FSA chairman attacks ‘computer game’ mentality of City traders

Lord Turner, chairman of the Financial Services Authority, has hit out against the “computer game” mentality of the trading floor as he revealed the regulator’s internal report into Libor rigging could highlight the need for more whistleblowers.

In evidence at the banking standards commission on Wednesday, Turner added that new banks will be permitted to hold capital cushions of less than half the size of existing players in an effort to bolster competition in a sector dominated by the four big banks. Turner said new banks would only need capital ratios of 4.5% compared with the 10% required for existing banks, providing clues to a paper due to be published in the coming weeks on getting more new banks created, reports The Guardian.
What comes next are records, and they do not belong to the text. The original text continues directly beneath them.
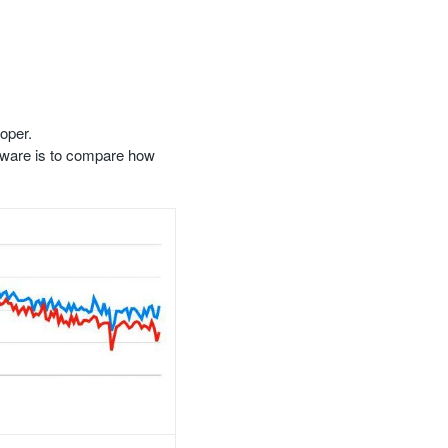
oper.
ftware is to compare how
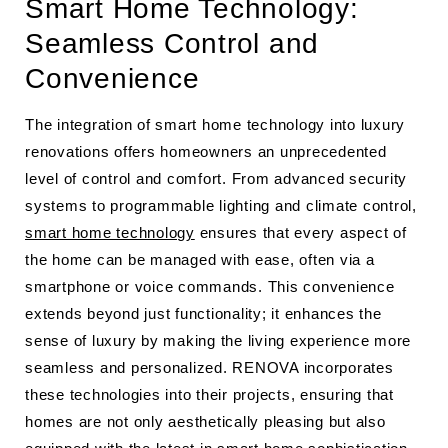
Smart Home Technology:
Seamless Control and
Convenience
The integration of smart home technology into luxury
renovations offers homeowners an unprecedented
level of control and comfort. From advanced security
systems to programmable lighting and climate control,
smart home technology
ensures that every aspect of
the home can be managed with ease, often via a
smartphone or voice commands. This convenience
extends beyond just functionality; it enhances the
sense of luxury by making the living experience more
seamless and personalized. RENOVA incorporates
these technologies into their projects, ensuring that
homes are not only aesthetically pleasing but also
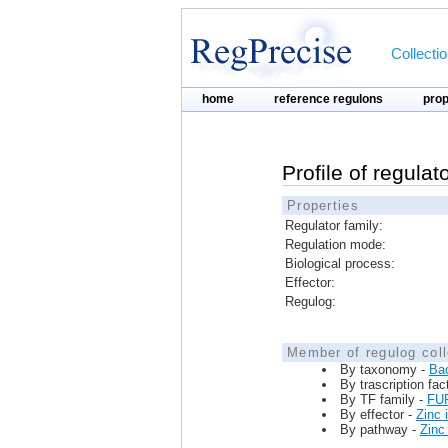
Collecti
home
reference regulons
pro
Profile of regula
Properties
Regulator family:
Regulation mode:
Biological process:
Effector:
Regulog:
Member of regulog coll
By taxonomy -
Ba
By trascription fac
By TF family -
FU
By effector -
Zinc 
By pathway -
Zinc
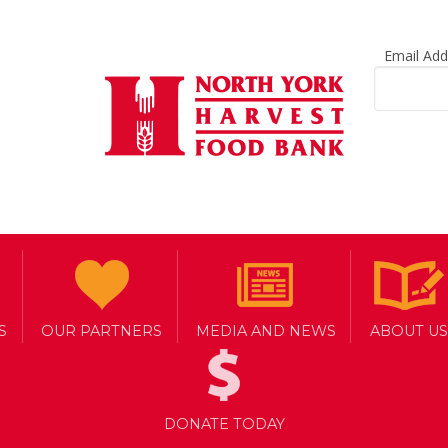
Email Ad
S
OUR PARTNERS
MEDIA AND NEWS
ABOUT US
DONATE TODAY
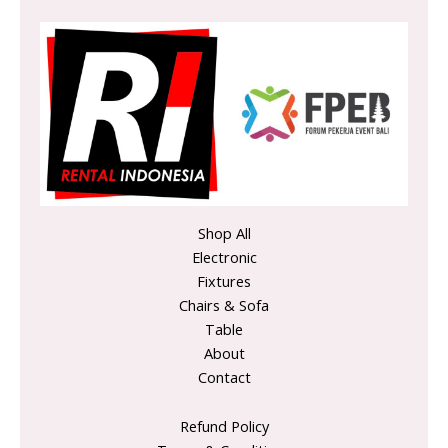
Shop All
Electronic
Fixtures
Chairs & Sofa
Table
About
Contact
Refund Policy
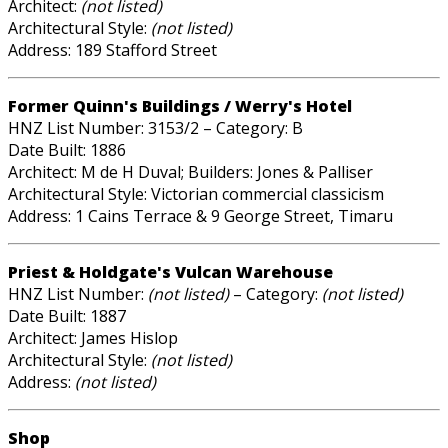
Architect:
(not listed)
Architectural Style:
(not listed)
Address: 189 Stafford Street
Former Quinn's Buildings / Werry's Hotel
HNZ List Number: 3153/2 – Category: B
Date Built: 1886
Architect: M de H Duval; Builders: Jones & Palliser
Architectural Style: Victorian commercial classicism
Address: 1 Cains Terrace & 9 George Street, Timaru
Priest & Holdgate's Vulcan Warehouse
HNZ List Number:
(not listed)
– Category:
(not listed)
Date Built: 1887
Architect: James Hislop
Architectural Style:
(not listed)
Address:
(not listed)
Shop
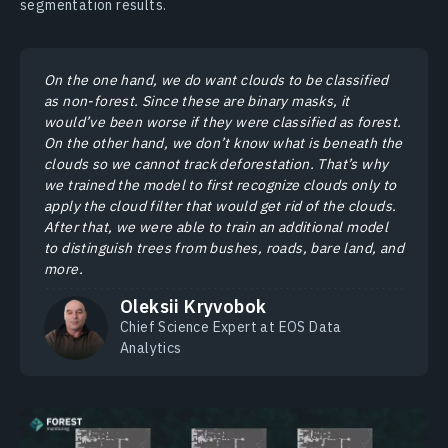
segmentation results.
On the one hand, we do want clouds to be classified
as non-forest. Since these are binary masks, it
would’ve been worse if they were classified as forest.
On the other hand, we don’t know what is beneath the
clouds so we cannot track deforestation. That’s why
we trained the model to first recognize clouds only to
apply the cloud filter that would get rid of the clouds.
After that, we were able to train an additional model
to distinguish trees from bushes, roads, bare land, and
more.
Oleksii Kryvobok
Chief Science Expert at EOS Data
Analytics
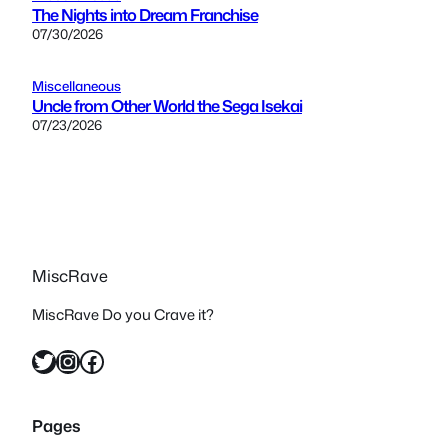
The Nights into Dream Franchise
07/30/2026
Miscellaneous
Uncle from Other World the Sega Isekai
07/23/2026
MiscRave
MiscRave Do you Crave it?
Twitter
Instagram
Facebook
Pages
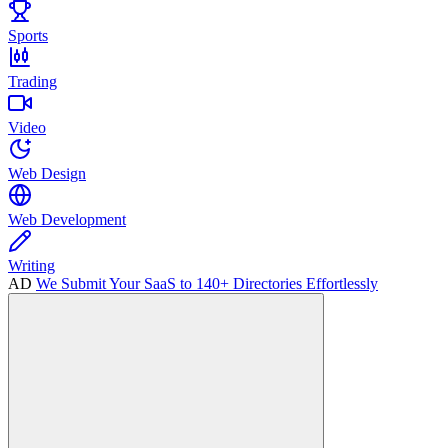
Sports
Trading
Video
Web Design
Web Development
Writing
AD
We Submit Your SaaS to 140+ Directories Effortlessly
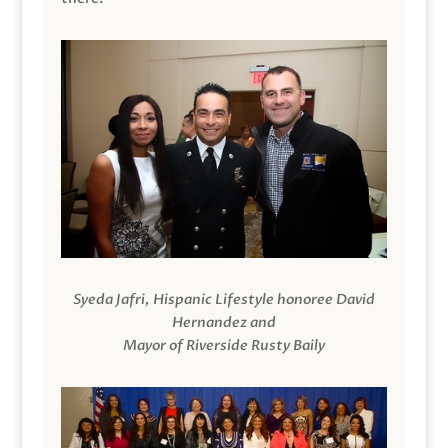
Syeda Jafri, Hispanic Lifestyle honoree David
Hernandez and
Mayor of Riverside Rusty Baily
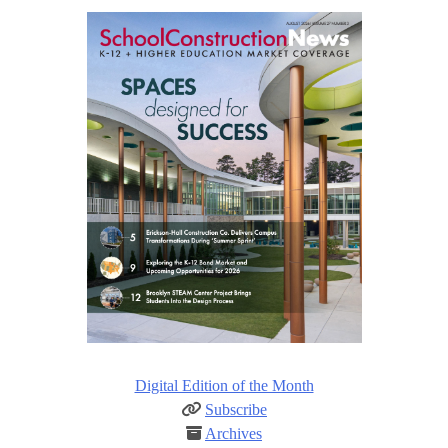
Digital Edition of the Month
Subscribe
Archives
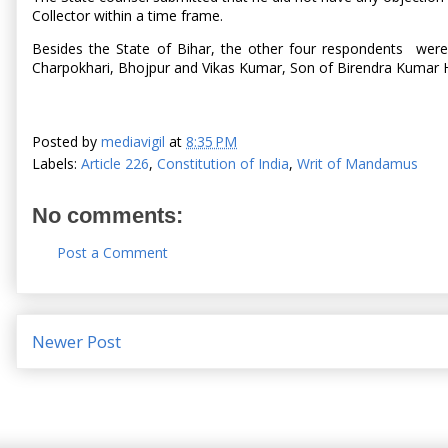
Collector within a time frame.
Besides the State of Bihar, the other four respondents were
Charpokhari, Bhojpur and Vikas Kumar, Son of Birendra Kumar 
Posted by
mediavigil
at
8:35 PM
Labels:
Article 226
,
Constitution of India
,
Writ of Mandamus
No comments:
Post a Comment
Newer Post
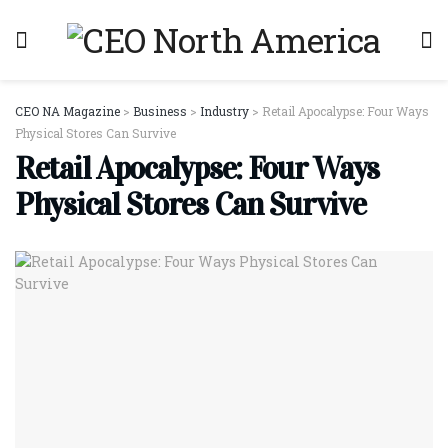
CEO NA Magazine
>
Business
>
Industry
>
Retail Apocalypse: Four Ways
Physical Stores Can Survive
Retail Apocalypse: Four Ways
Physical Stores Can Survive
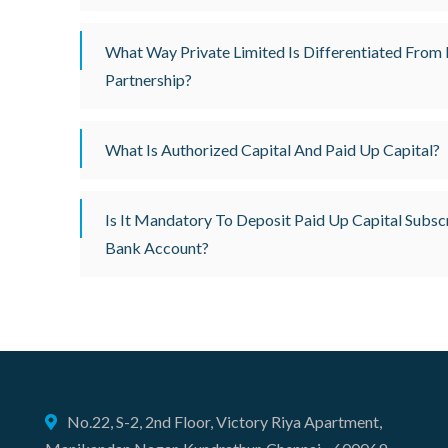
What Way Private Limited Is Differentiated From 
Partnership?
What Is Authorized Capital And Paid Up Capital?
Is It Mandatory To Deposit Paid Up Capital Subsc
Bank Account?
No.22, S-2, 2nd Floor, Victory Riya Apartment,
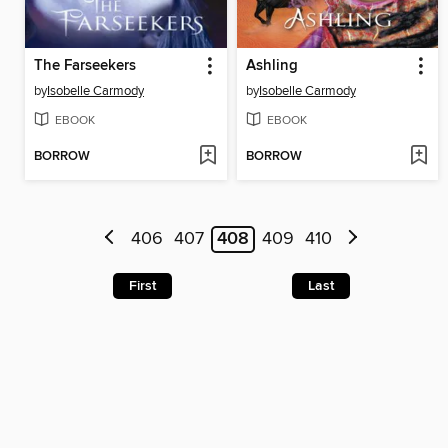
The Farseekers
Ashling
by
Isobelle Carmody
by
Isobelle Carmody
EBOOK
EBOOK
BORROW
BORROW
406
407
408
409
410
First
Last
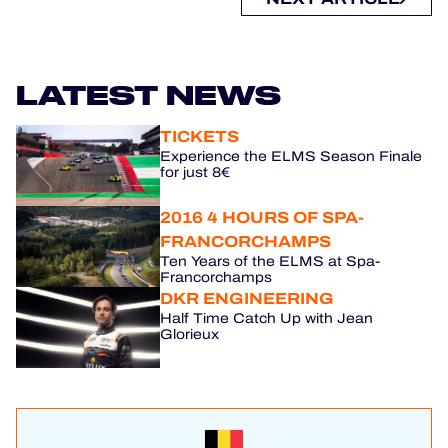
LATEST NEWS
TICKETS
Experience the ELMS Season Finale
for just 8€
2016 4 HOURS OF SPA-
FRANCORCHAMPS
Ten Years of the ELMS at Spa-
Francorchamps
DKR ENGINEERING
Half Time Catch Up with Jean
Glorieux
This would be in stark contrast to the current regime which had demanded new banks hold even more capital than established banks. Turner, who leaves his role at the end of March when the FSA is disbanded, disclosed that the FSA’s internal report into Libor fixing had found the manipulation would not have been uncovered if the regulator had not been investigating the “low balling” of Libor submissions during the 2008 crisis. Libor is set by a panel of banks asked the price at which they would expect to borrow money from each other. During the crisis some banks made low submissions to avoid any impression they were in financial difficulty.

“There was no information on the trader manipulation,” said Turner. “I’m simply saying it has made me think how would you do that where something is difficult to spot … In a sense, is whistleblowing one of the few mechanisms that would have worked?”.

Turner said the trading floor culture allowed traders to “say anything I do that makes a profit is valuable” and produced a “moral universe that this is just a computer game”. He also expressed concern about a plan in Brussels to cap bonuses, which could lead to higher salaries and make it harder to claw back bonuses. He made the remarks as he and Martin Wheatley, who runs the new Financial Conduct Authority – charged with protecting consumers from misbehaviour by financial services companies – were urged to “get a grip” on the payment protection insurance scandal which has cost the banking industry more than £10bn.

Turner, who will leave at the end of March when the FSA will be disbanded, admitted the regulator should have been faster in stopping payment protection insurance sales. Lord Turnbull, a member of the banking standards commission, told Turner and Wheatley to “bring some order” to the deluge of PPI claims that has seen banks pay out more than £12bn in compensation. Wheatley conceded it was “chaos in the sense that volumes [of claims] are huge” but insisted that the cost to the industry should be put in the context of £50bn of sales made. He said that the FSA had not realised that between 2005 and 2008 sales of PPI were “the vast majority of the [bank’s] retail profits.”

“We didn’t realise how much money was being taken out of consumers’ pockets,” he added. In future the new FCA, which formally begins life in April when the FSA will be disbanded, will “look at where the money goes” to try to avoid a repeat of the PPI scandal, he said. PPI misselling was one of the main reasons why the FCA is being given powers to ban products before they are launched.

In the past, said Turner “there was a philosophical tendency to say it’s not for us to immediately completely enforce new rules” on a product. In a “perfect world” the FSA would have acted on PPI within a year of its creation in 2001. It took until 2011 for large-scale claims to begin to pay out when Lloyds Banking Group pulled out of a judical review by the industry over the way claims for PPI misselling were handled. Wheatley hit out against the former boss of Lloyds, Eric Daniels, who had told the commission he felt the bank was “on the side of the angels”. Turner said this was “quite extraordinary” and that Daniels “seemed to think running his bank was almost akin to running a supermarket”.